Of the companies in our survey, 26% to 56% thought that they did not need to take any action before using data for each of the five types of use. (The sentiment was highest among companies in the consumer and TMT industries.) This compares with only 6% to 15% of consumers. Indeed, the vast majority of consumers want companies to take active steps to secure notification or permission. (See Exhibit 3.)
More than 60% of consumers believed that opt-in or opt-out permissions should be required for all five types of use. Only two uses of data were acceptable to more than 10% of consumers without being preceded by action on the company’s part: internal improvement and personalization of offers. Opt-in permission was the top choice among companies for marketing third-party products and allowing third parties to use consumer data on a nonanonymous basis. Paying consumers for access to data was by far the least popular option, with no more than 3% of companies thinking it was necessary. To study how companies engage with customers about new uses of data, we also investigated whether companies offer customers ways to change or control the data that’s collected about them or how it’s used. Only 4% of companies offer their customers control over what data they collect and manage, and 4% offer control over how they use personal data.
There is no easier way for a company to be perceived as misusing data—and therefore to lose significant business—than by failing to engage with consumers about data use in the way that they expect. Actively engaging consumers through opt-in or opt-out permissions gives them the chance to say no, of course. But our research clearly shows that most consumers will allow most uses of data about them, particularly if things are explained in plain language rather than tech-speak or legalese.

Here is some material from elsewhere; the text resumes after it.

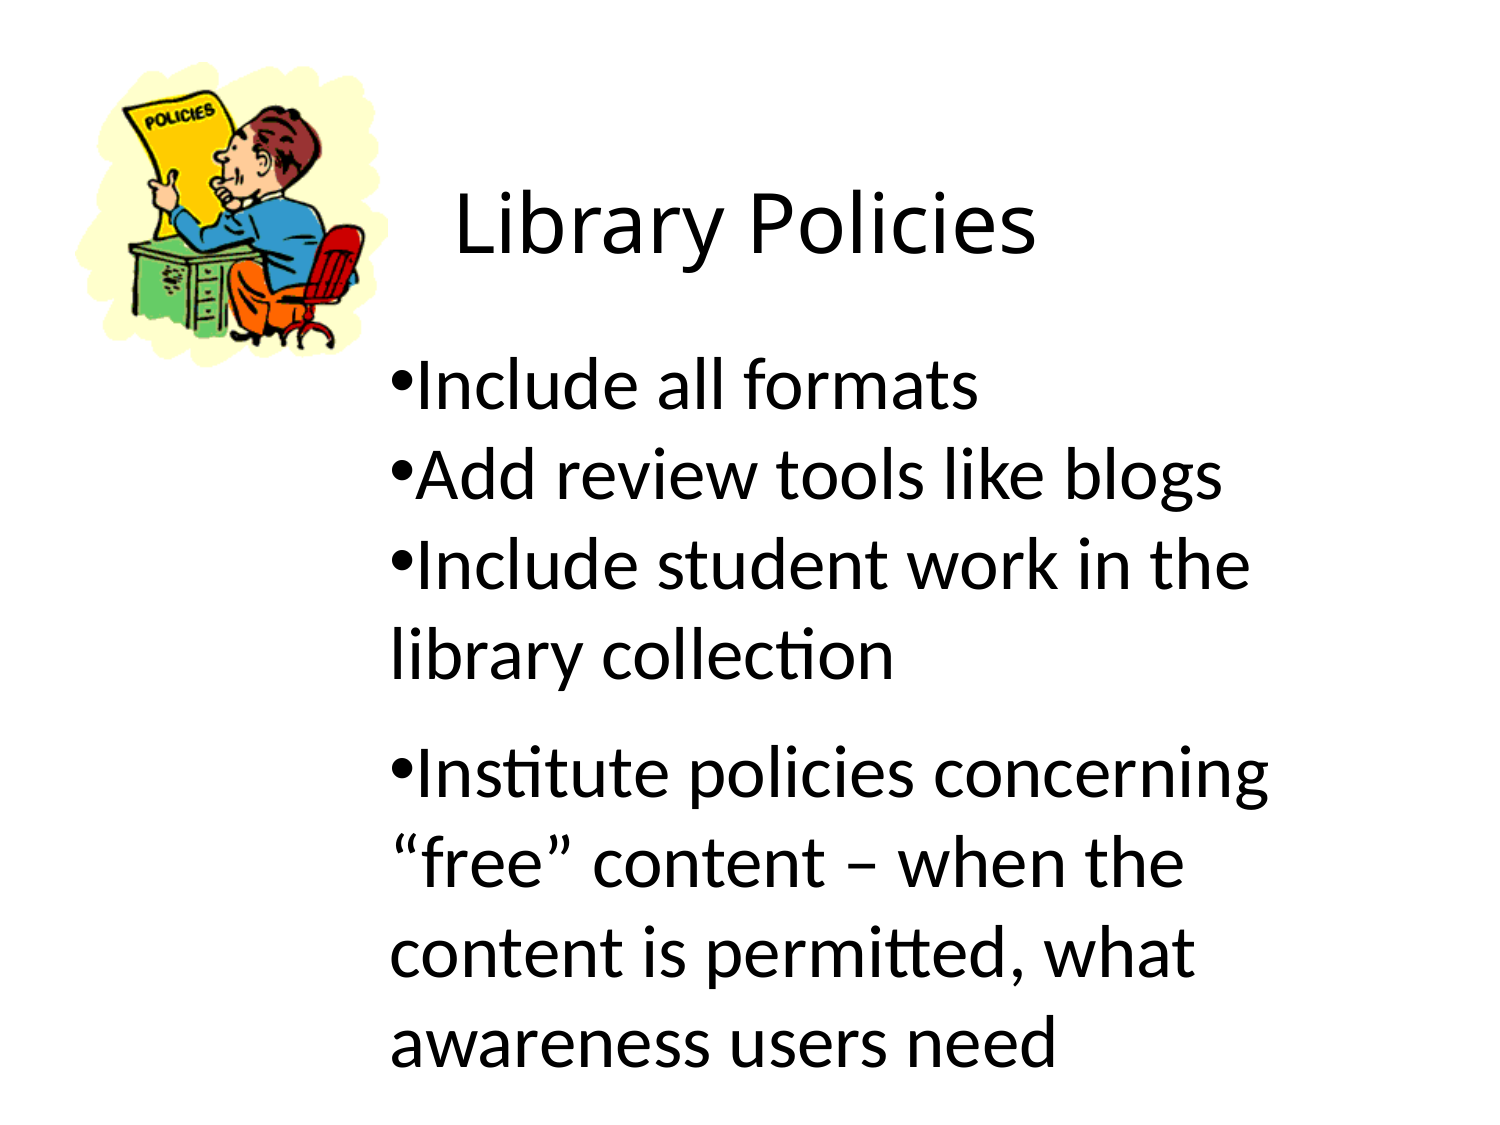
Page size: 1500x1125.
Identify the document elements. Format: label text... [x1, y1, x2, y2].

Companies are standing on the edge of a precipice. They are not showing consumers how seriously they take the issues of trust and privacy. They are failing to pursue profitable uses of data that consumers would find acceptable, and they are neglecting to actively and transparently educate consumers about how they use data. Finally, they are not engaging with consumers about new data uses in the ways consumers expect.
The wonder, then, is not that 20% of consumers today have perceived some sort of data misuse, but that the figure is not significantly higher. Data misuse is subjective, which means companies must not only perform much better at data privacy than their competitors but also be seen to take actions that reflect consumer expectations. In the next article in our series, we will discuss best practices that can help companies realign themselves with consumers. The competitive advantage they gain will allow them to maximize the potential value promised by big data and help them avoid the pitfalls of perceived data misuse.